What, then, does this translate into for the ‘masala film,’ a term associated with the Hindi film industry for over half a century? In an interview earlier this year, filmmaker and producer Karan Johar said, “If you want big audiences to come into those massive theatres across the country, then you’ve got to think big; you’ve got to think [about] the syntax of commercial mainstream cinema. And you’ve got to do that with certain flamboyance and aplomb that seems organic and real and not forced.” It’s a point of view that increasingly sounds like it’s for a few select producers who can garner those kinds of resources in the first place.
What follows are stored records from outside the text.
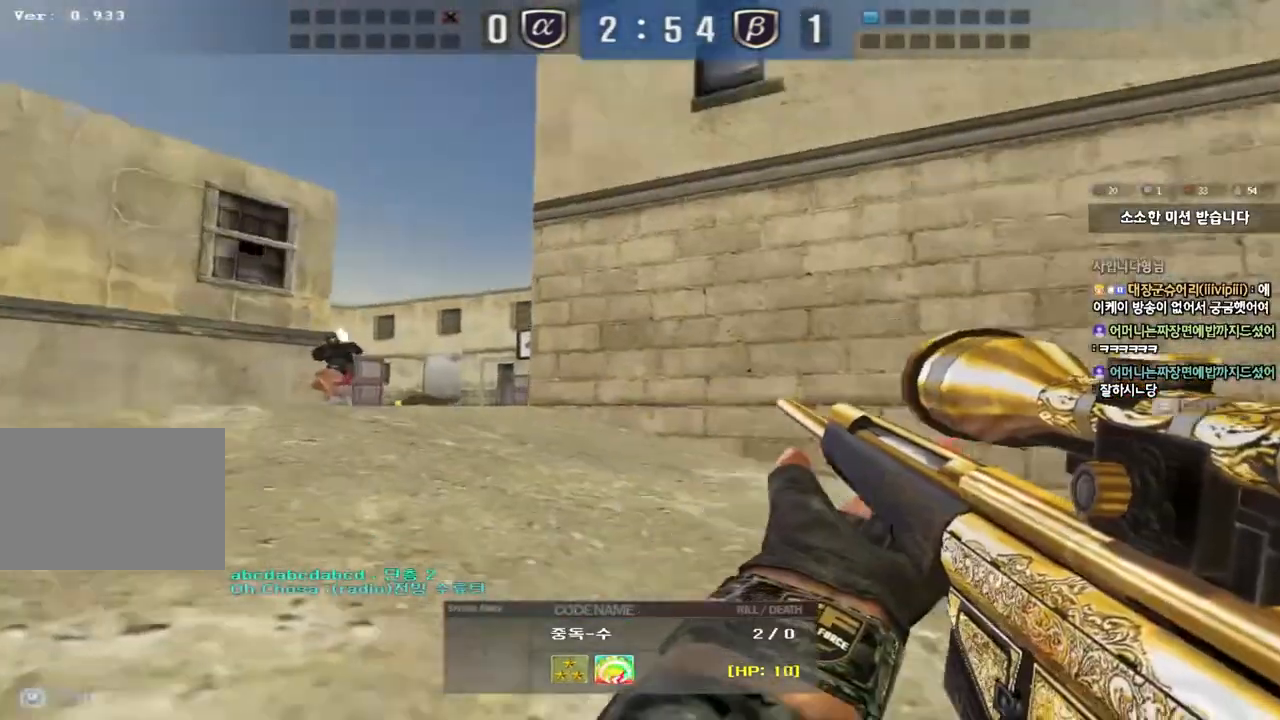
{"keys": [], "events": []}
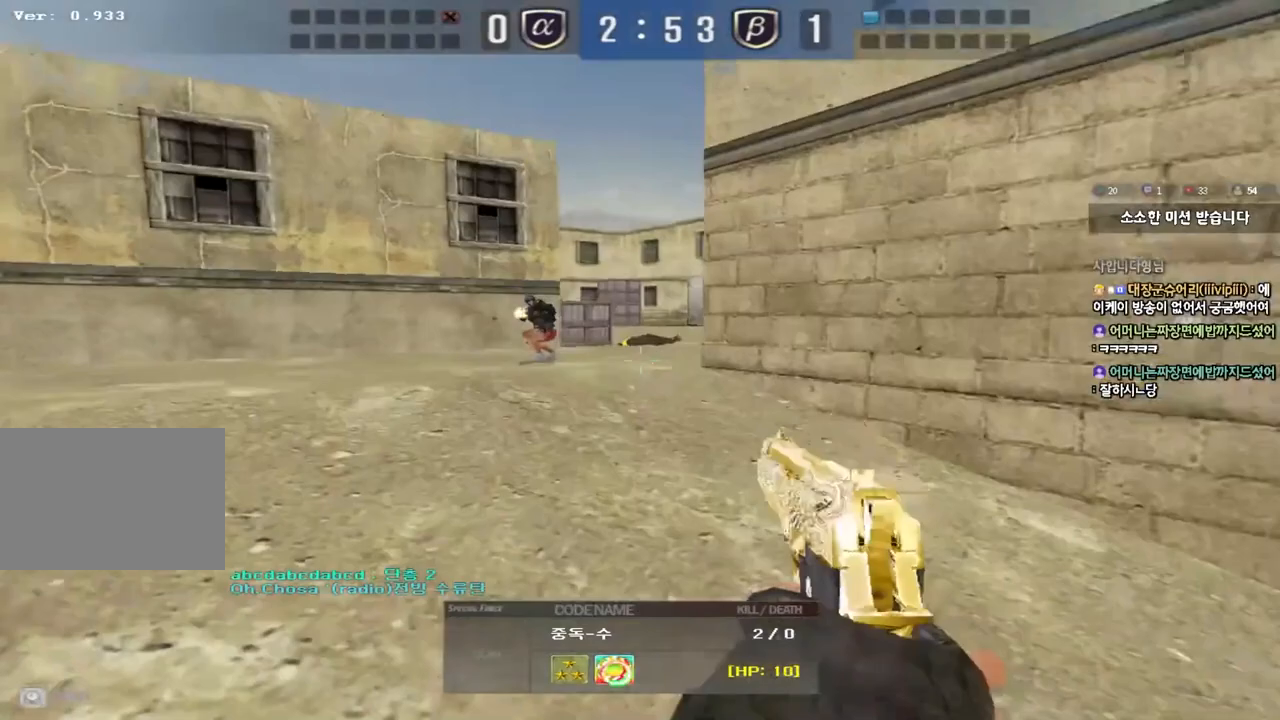
{"keys": ["tab"], "events": [[433, "tab", "down"]]}
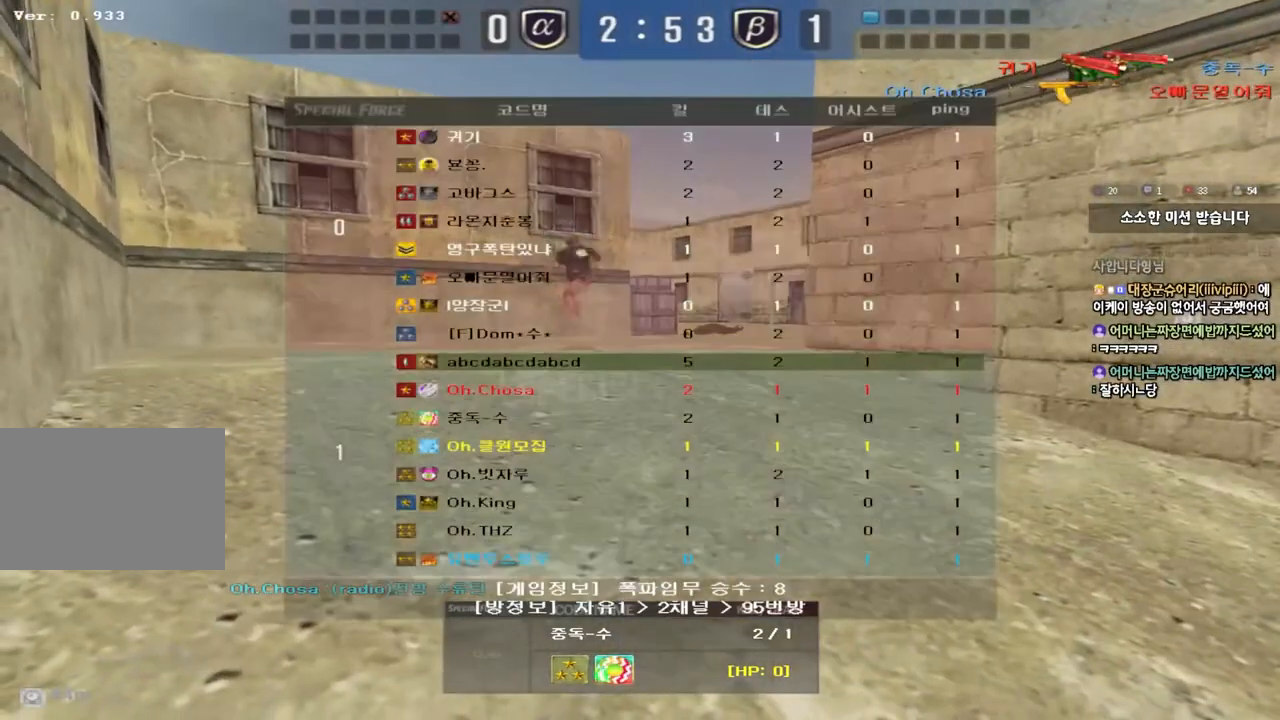
{"keys": ["tab"], "events": []}
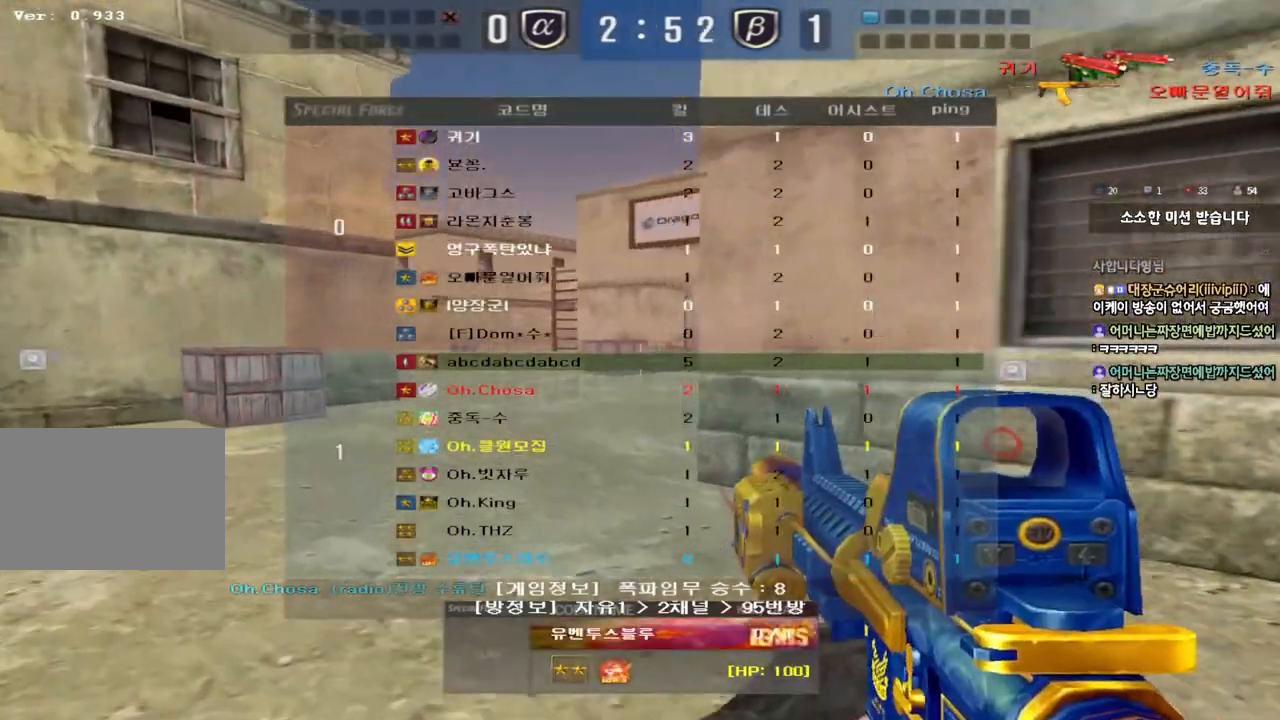
{"keys": [], "events": [[333, "tab", "up"]]}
Even then, films like these will be hedged against a slew of smaller-budget films from the very same stable; it’s just the smarter thing to do.
What this means is that the chances of success for such films will increase, provided the content lives up to expectations. Fewer big releases will also ensure far longer runs in smaller centres. The pipeline for the rest of this year actually features more spectacle films from Mumbai than the south–Shamshera, followed by Aamir Khan’s Laal Singh Chaddha and Akshay Kumar’s Raksha Bandhan. The lines of distinction between a Bollywood film and a South Indian film will keep getting blurred, at least as far as this kind of film is concerned. There will only be spectacle films and everything else; and the rules will be different for each.